> Alıntı Metin

Nasır’dan sonra İslami Sosyalizm ve Müslüman toplumlarda yeni sistem ve dünya görüşü arayışlarına Ali Şeriati (1933-1977) damgasını vurmuştur. Şeriati Şii İslam geleneğinden gelmesi dolayısıyla da Ortodoks İslam düşüncesinden paradigmatik kopuşu gerçekleştirmek adına daha keskin önermelerde bulunmuştur (Boroujerdi, 1993:191). Nitekim bu durum Şeriati’nin şu ifadelerinde göze çarpmaktadır:

“…İslam yeni bir din değil, bütün insanlık tarihi boyunca cereyan eden, büyük bir sistemin ayrılmaz bir parçasıdır. Çağın ihtiyaçları ve şartları gereğine uygun evrensel bir din ihdas etmek için farklı zamanlarda peygamberler seçilmiştir.

İslam… tarih boyunca (kendine benzeyen) diğer hareketler gibi insanların

hayatını özgür kılmaya ve ıslah etmeye çalışmaktadır.” (Abidi, 1983)

Şeriati, sosyalizmin temel direklerinden bir tanesi olan diyalektik felsefeyi İslam’da “Habil ve Kabil”in durumu ile özdeşleştirmiştir. Ona göre kapitalist sistem ve liberal sağ değerler manzumesi Kabil’in düzenini meşrulaştırmaya yaramaktadır. Bu minvalde

Şeriati’ye göre İslam ve sosyalizm arasında kaçınılmaz bir bağ vardır. Bu bağın sistematiği ile yeni bir sistemi kodifike etmek ise mümkün gibi görünmektedir. Bu bağlamda İslam’ın içerisinde bulunan sosyal adalet ve sosyal demokrat düşüncenin varlığı bu sisteme felsefi temel teşkil edebilir. Nitekim Şeriati’nin şu ifadeleri bu durumu onaylamaktadır:

“Kabil’in sistemi ‘ekonomik tekelcilik ve özel mülkiyetin (…) köleliğin, serfliğin, feodalizmin, burjuvazinin, endüstriyel kapitalizmin ve (kapitalizmin zirvesi olan) emperyalizmin safındadır. Aksine Habil’in sistemi ise tarihte ‘ekonomik sosyalizm’ (kollektif mülkiyet) zirai ve avlanmaya dayalı üretim tarzı ve (sınıfsız post-kapitalist toplumda) endüstriyel üretim tarzı aracılığıyla temsil olunur.” (Aktaran Tripp, 2006:9)

(Veri kümesi kayıtları)
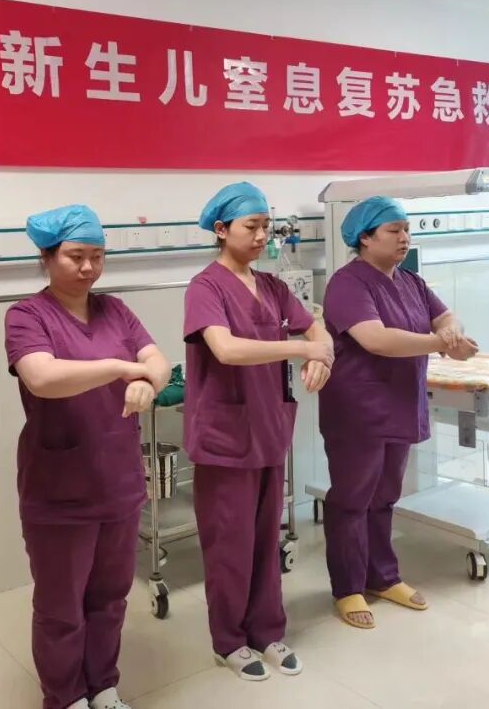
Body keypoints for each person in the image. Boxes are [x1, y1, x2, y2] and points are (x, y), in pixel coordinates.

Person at [4, 204, 171, 709]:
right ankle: (65, 695)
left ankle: (102, 685)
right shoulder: (27, 315)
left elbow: (158, 361)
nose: (88, 267)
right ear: (46, 256)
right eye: (75, 256)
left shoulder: (115, 310)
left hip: (119, 480)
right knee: (61, 605)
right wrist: (123, 368)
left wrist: (149, 381)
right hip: (59, 487)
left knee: (111, 595)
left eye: (97, 256)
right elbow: (42, 377)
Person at [183, 182, 334, 682]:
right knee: (230, 543)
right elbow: (226, 349)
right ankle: (229, 640)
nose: (262, 235)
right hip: (224, 438)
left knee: (267, 540)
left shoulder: (272, 287)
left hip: (268, 429)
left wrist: (322, 353)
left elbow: (313, 324)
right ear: (221, 230)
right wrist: (302, 350)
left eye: (267, 226)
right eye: (251, 226)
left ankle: (267, 630)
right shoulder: (205, 288)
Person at [319, 195, 478, 630]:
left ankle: (383, 576)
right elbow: (376, 339)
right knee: (352, 499)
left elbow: (446, 315)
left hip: (399, 405)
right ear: (365, 238)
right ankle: (348, 587)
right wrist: (441, 344)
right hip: (358, 411)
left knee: (385, 495)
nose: (404, 237)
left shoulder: (411, 282)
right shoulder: (347, 284)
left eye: (407, 229)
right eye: (394, 230)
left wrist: (451, 332)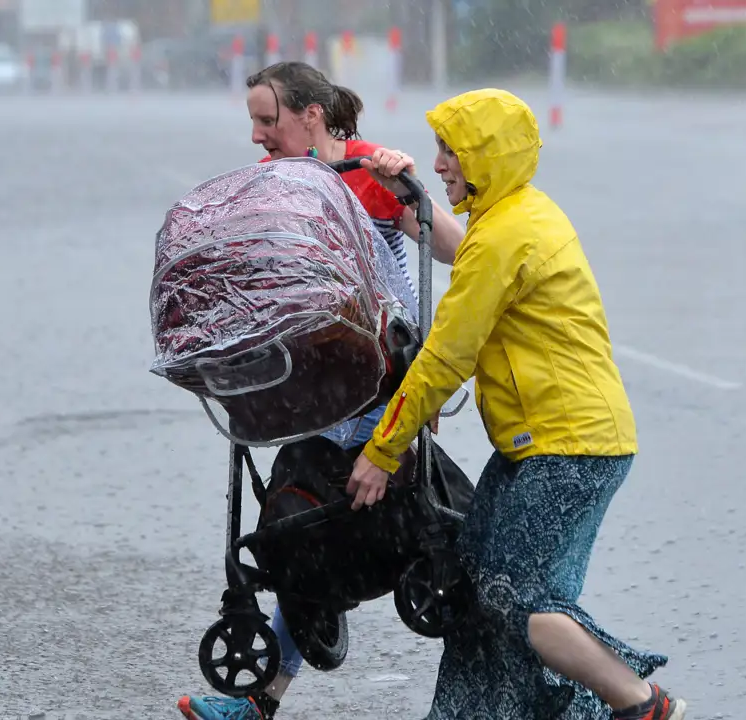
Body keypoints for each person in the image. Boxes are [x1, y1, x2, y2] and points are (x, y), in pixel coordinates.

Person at [344, 88, 689, 720]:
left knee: (517, 596)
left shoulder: (502, 237)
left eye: (451, 151)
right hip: (545, 444)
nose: (442, 162)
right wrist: (408, 192)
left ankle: (641, 704)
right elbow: (450, 247)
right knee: (475, 589)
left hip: (569, 447)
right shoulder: (513, 215)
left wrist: (383, 450)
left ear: (486, 156)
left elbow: (446, 358)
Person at [176, 62, 467, 720]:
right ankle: (267, 685)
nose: (255, 134)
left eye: (266, 119)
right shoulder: (276, 186)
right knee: (303, 532)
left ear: (311, 116)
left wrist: (409, 189)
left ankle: (567, 673)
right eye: (251, 120)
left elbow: (455, 250)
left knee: (313, 534)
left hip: (377, 398)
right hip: (315, 393)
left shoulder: (366, 172)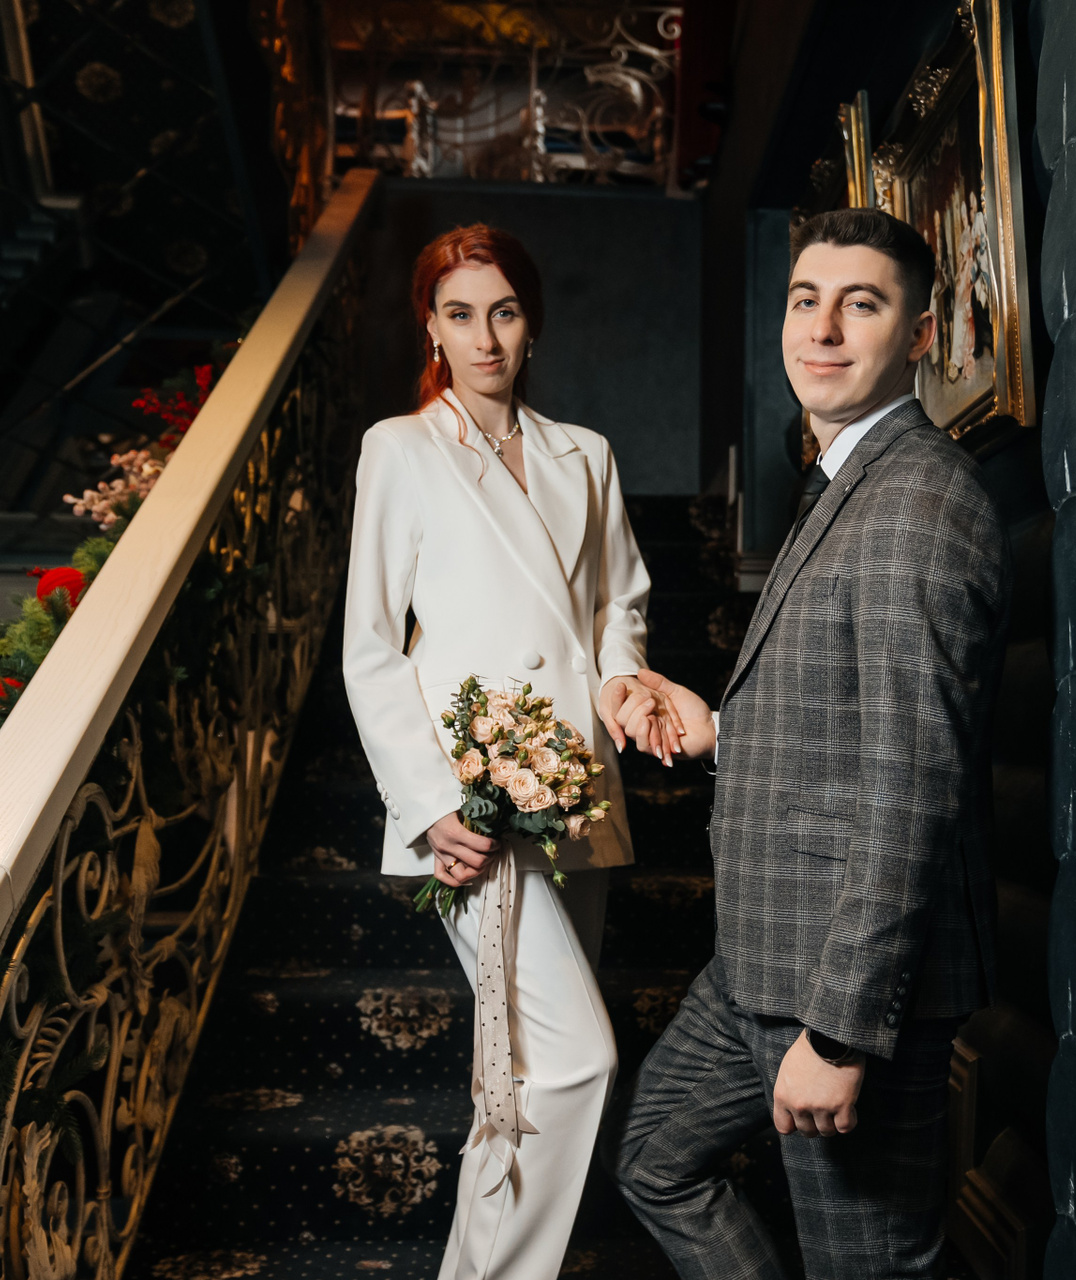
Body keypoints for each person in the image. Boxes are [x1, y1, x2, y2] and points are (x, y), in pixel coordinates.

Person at [605, 207, 1013, 1279]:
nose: (822, 329)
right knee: (656, 1160)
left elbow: (911, 792)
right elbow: (852, 728)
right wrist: (723, 730)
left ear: (920, 335)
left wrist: (839, 1036)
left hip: (844, 991)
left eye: (860, 304)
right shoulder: (845, 478)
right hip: (760, 960)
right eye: (805, 300)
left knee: (865, 1267)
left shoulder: (918, 503)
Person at [342, 222, 677, 1280]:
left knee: (525, 1079)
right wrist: (430, 801)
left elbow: (618, 606)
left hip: (576, 790)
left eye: (504, 311)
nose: (484, 338)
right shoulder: (401, 448)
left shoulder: (588, 453)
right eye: (460, 314)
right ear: (430, 328)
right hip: (474, 805)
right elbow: (369, 648)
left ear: (532, 323)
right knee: (575, 1064)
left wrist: (620, 677)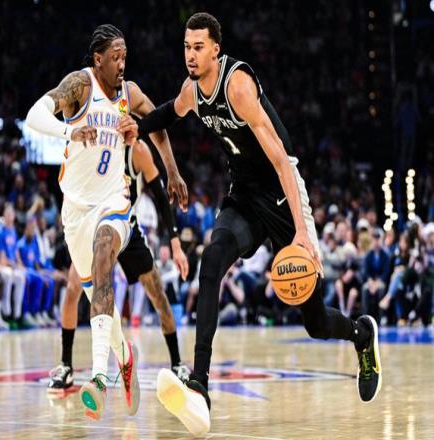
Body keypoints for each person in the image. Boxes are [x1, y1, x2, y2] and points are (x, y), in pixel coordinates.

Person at [118, 12, 382, 436]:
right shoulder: (192, 91)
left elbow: (282, 161)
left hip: (281, 195)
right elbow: (168, 113)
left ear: (216, 50)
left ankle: (360, 333)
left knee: (314, 321)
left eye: (198, 47)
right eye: (186, 47)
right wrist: (138, 126)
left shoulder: (237, 86)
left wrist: (301, 231)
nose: (190, 55)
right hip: (243, 196)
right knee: (211, 263)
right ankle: (199, 386)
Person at [26, 24, 188, 420]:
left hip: (114, 203)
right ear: (98, 59)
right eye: (115, 57)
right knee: (94, 294)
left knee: (104, 258)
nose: (121, 64)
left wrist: (172, 170)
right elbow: (34, 115)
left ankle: (98, 378)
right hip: (75, 210)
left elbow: (158, 123)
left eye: (125, 57)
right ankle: (124, 355)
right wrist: (69, 130)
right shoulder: (79, 86)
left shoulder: (129, 94)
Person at [47, 140, 191, 394]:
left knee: (157, 294)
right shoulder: (94, 140)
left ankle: (177, 362)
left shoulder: (138, 150)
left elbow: (160, 196)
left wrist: (175, 241)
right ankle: (66, 364)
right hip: (96, 225)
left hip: (127, 227)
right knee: (72, 289)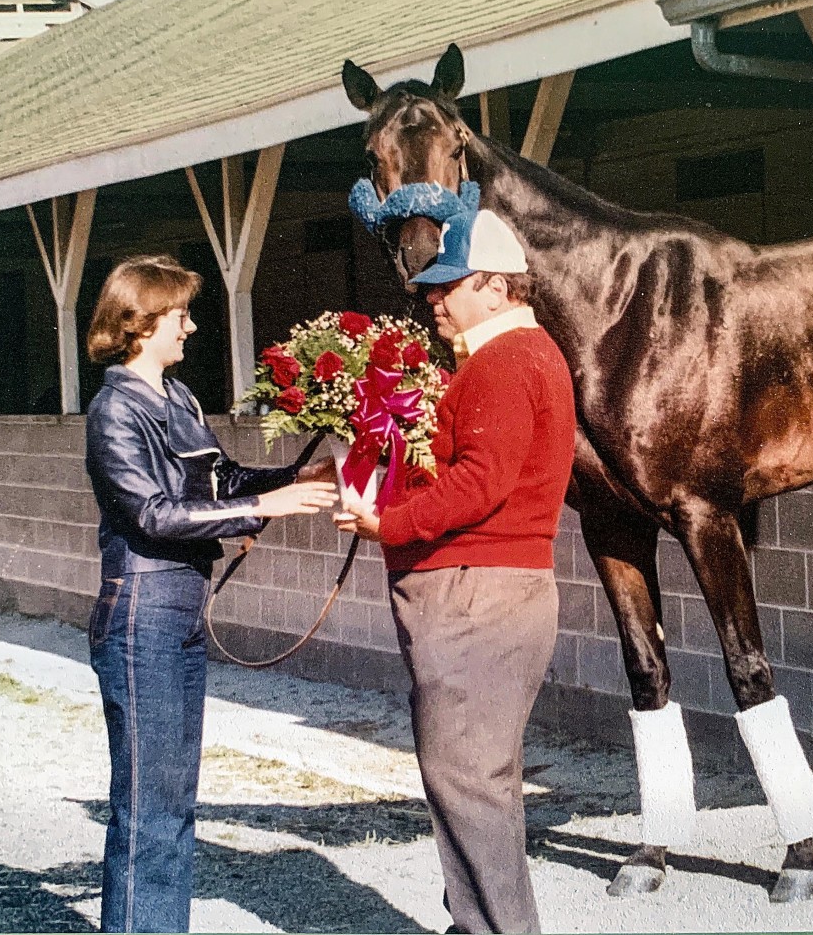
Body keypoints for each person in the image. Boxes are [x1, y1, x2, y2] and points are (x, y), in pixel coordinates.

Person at [336, 210, 576, 934]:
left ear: (497, 287)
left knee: (469, 782)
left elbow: (480, 483)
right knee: (478, 779)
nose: (433, 299)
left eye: (449, 286)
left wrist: (389, 524)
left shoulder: (504, 362)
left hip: (476, 594)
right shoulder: (517, 356)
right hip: (492, 590)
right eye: (431, 288)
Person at [83, 254, 337, 933]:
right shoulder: (114, 410)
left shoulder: (178, 398)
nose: (190, 327)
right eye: (180, 315)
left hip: (182, 607)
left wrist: (293, 478)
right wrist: (262, 508)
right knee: (148, 805)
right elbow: (152, 515)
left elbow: (221, 480)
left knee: (174, 799)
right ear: (140, 322)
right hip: (141, 612)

> Yapılacak Çalışmalar
A. Alıntı metne göre Şeriati, sosyalizmin temel direklerinden biri olan diyalektik felsefeyi İslam'daki hangi durumla özdeşleştirmiştir?
B. Alıntı metin, Şeriati'nin Ortodoks İslam düşüncesinden paradigmatik kopuş için daha keskin önermelerde bulunmasını neye bağlıyor? Bir ila üç cümleyle açıklayın.

> Cevap Anahtarı
A. Habil ve Kabil'in durumuyla.

B. Alıntı metin bunu Şeriati'nin Şii İslam geleneğinden gelmesine bağlıyor. Şeriati bu nedenle Ortodoks İslam düşüncesinden paradigmatik kopuşu gerçekleştirmek için daha keskin önermelerde bulunmuştur.